Hi,
On 24 Jan 2005, at 19:41, rodrigo ahumada wrote:
On Mon, 24 Jan 2005 19:19:59 +0000 Chris Boot <[EMAIL PROTECTED]> wrote:
(i know that it's not exactly the same problem, but can help...)
If I change the driver from 'nvidia' to 'vesa' everything works fine, except I obviously can't configure TV and it's slow.
lspci -v output for my card: 0000:01:00.0 VGA compatible controller: nVidia Corporation NV18 [GeForce4 MX 4000 AGP 8x] (rev c1) (prog-if 00 [VGA]) Flags: bus master, 66Mhz, medium devsel, latency 248, IRQ 201 Memory at dc000000 (32-bit, non-prefetchable) Memory at d0000000 (32-bit, prefetchable) [size=128M] Capabilities: [60] Power Management version 2 Capabilities: [44] AGP version 3.0
Every time I start X using the nvidia driver the kernel says: agpgart: Found an AGP 2.0 compliant device at 0000:00:00.0. agpgart: Putting AGP V2 device at 0000:00:00.0 into 4x mode agpgart: Putting AGP V2 device at 0000:01:00.0 into 4x mode
in the README of official drivers says that nvidia has conflicts with agpgart and nvagp,
when i was using ubuntu, when nvidia,agpgart & nvagp loaded, the whole system hanged after a second startx.
right now in gentoo i got agpgart loaded but it seems being not used and have no problems:
"To use the Linux AGPGART module, it will need to be compiled with
your kernel, either statically linked in, or built as a module.
NVIDIA AGP support cannot be used if AGPGART is loaded in the kernel.
It is recommended that you compile AGPGART as a module and make sure that
it is not loaded when trying to use NVIDIA AGP."
there's some options for nvidia all in the README, so you can try with the official drivers:
Option "NvAGP" "integer"
Configure AGP support. Integer argument can be one of:
0 : disable agp
1 : use NVIDIA's internal AGP support, if possible
2 : use AGPGART, if possible
3 : use any agp support (try AGPGART, then NVIDIA's AGP)

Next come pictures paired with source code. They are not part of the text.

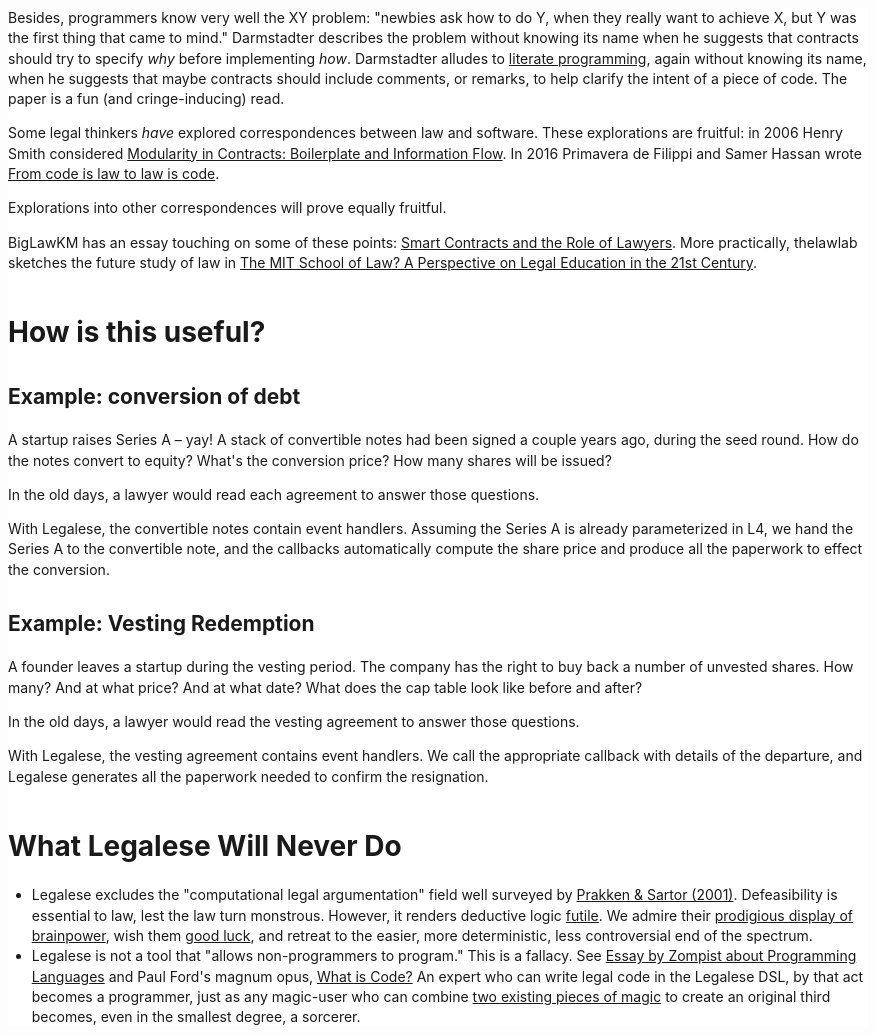 Besides, programmers know very well the XY problem: "newbies ask how to do Y, when they really want to achieve X, but Y was the first thing that came to mind." Darmstadter describes the problem without knowing its name when he suggests that contracts should try to specify *why* before implementing *how*. Darmstadter alludes to [literate programming](https://en.wikipedia.org/wiki/Literate_programming), again without knowing its name, when he suggests that maybe contracts should include comments, or remarks, to help clarify the intent of a piece of code. The paper is a fun (and cringe-inducing) read.

Some legal thinkers *have* explored correspondences between law and software. These explorations are fruitful: in 2006 Henry Smith considered [Modularity in Contracts: Boilerplate and Information Flow](http://digitalcommons.law.yale.edu/cgi/viewcontent.cgi?article=4050&context=fss_papers). In 2016 Primavera de Filippi and Samer Hassan wrote [From code is law to law is code](http://www.firstmonday.org/ojs/index.php/fm/article/view/7113).

Explorations into other correspondences will prove equally fruitful.

BigLawKM has an essay touching on some of these points: [Smart Contracts and the Role of Lawyers](http://biglawkm.com/2016/10/25/smart-contracts-and-the-role-of-lawyers-part-3-about-lawyering-transactions-on-blockchains/). More practically, thelawlab sketches the future study of law in [The MIT School of Law? A Perspective on Legal Education in the 21st Century](https://papers.ssrn.com/sol3/papers.cfm?abstract_id=2513397).

# How is this useful?

## Example: conversion of debt

A startup raises Series A – yay! A stack of convertible notes had been signed a couple years ago, during the seed round. How do the notes convert to equity? What's the conversion price? How many shares will be issued?

In the old days, a lawyer would read each agreement to answer those questions.

With Legalese, the convertible notes contain event handlers. Assuming the Series A is already parameterized in L4, we hand the Series A to the convertible note, and the callbacks automatically compute the share price and produce all the paperwork to effect the conversion.

## Example: Vesting Redemption

A founder leaves a startup during the vesting period. The company has the right to buy back a number of unvested shares. How many? And at what price? And at what date? What does the cap table look like before and after?

In the old days, a lawyer would read the vesting agreement to answer those questions.

With Legalese, the vesting agreement contains event handlers. We call the appropriate callback with details of the departure, and Legalese generates all the paperwork needed to confirm the resignation.

# What Legalese Will Never Do
* Legalese excludes the "computational legal argumentation" field well surveyed by [Prakken & Sartor (2001)](http://citeseerx.ist.psu.edu/viewdoc/summary?doi=10.1.1.29.1461). Defeasibility is essential to law, lest the law turn monstrous. However, it renders deductive logic [futile](https://newrepublic.com/article/106441/scalia-garner-reading-the-law-textual-originalism). We admire their [prodigious display of brainpower](http://www.sciencedirect.com/science/article/pii/S0004370207000677), wish them [good luck](http://ejlt.org/article/view/13), and retreat to the easier, more deterministic, less controversial end of the spectrum.
* Legalese is not a tool that "allows non-programmers to program." This is a fallacy. See [Essay by Zompist about Programming Languages](https://zompist.wordpress.com/2014/08/31/ask-zompist-programming-languages/) and Paul Ford's magnum opus, [What is Code?](http://www.bloomberg.com/graphics/2015-paul-ford-what-is-code/) An expert who can write legal code in the Legalese DSL, by that act becomes a programmer, just as any magic-user who can combine [two existing pieces of magic](http://www.amazon.com/Nature-Technology-What-How-Evolves-ebook/dp/B002ISDCKW/) to create an original third becomes, even in the smallest degree, a sorcerer.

Please note that NVIDIA's internal AGP support cannot
work if AGPGART is either statically compiled into your
kernel or is built as a module, but loaded into your
kernel (some distributions load AGPGART into the kernel
at boot up). Default: 3 (the default was 1 until after
1.0-1251).
I must admit I haven't tried with NvAGP, but that seems unlikely since it isn't a crashing problem, rather just what seems like either a bug or configuration problem. I'm edging towards the bug option, especially since the 1.0.6111 drivers seem to work fine at the moment. If you think otherwise I'll give it a go!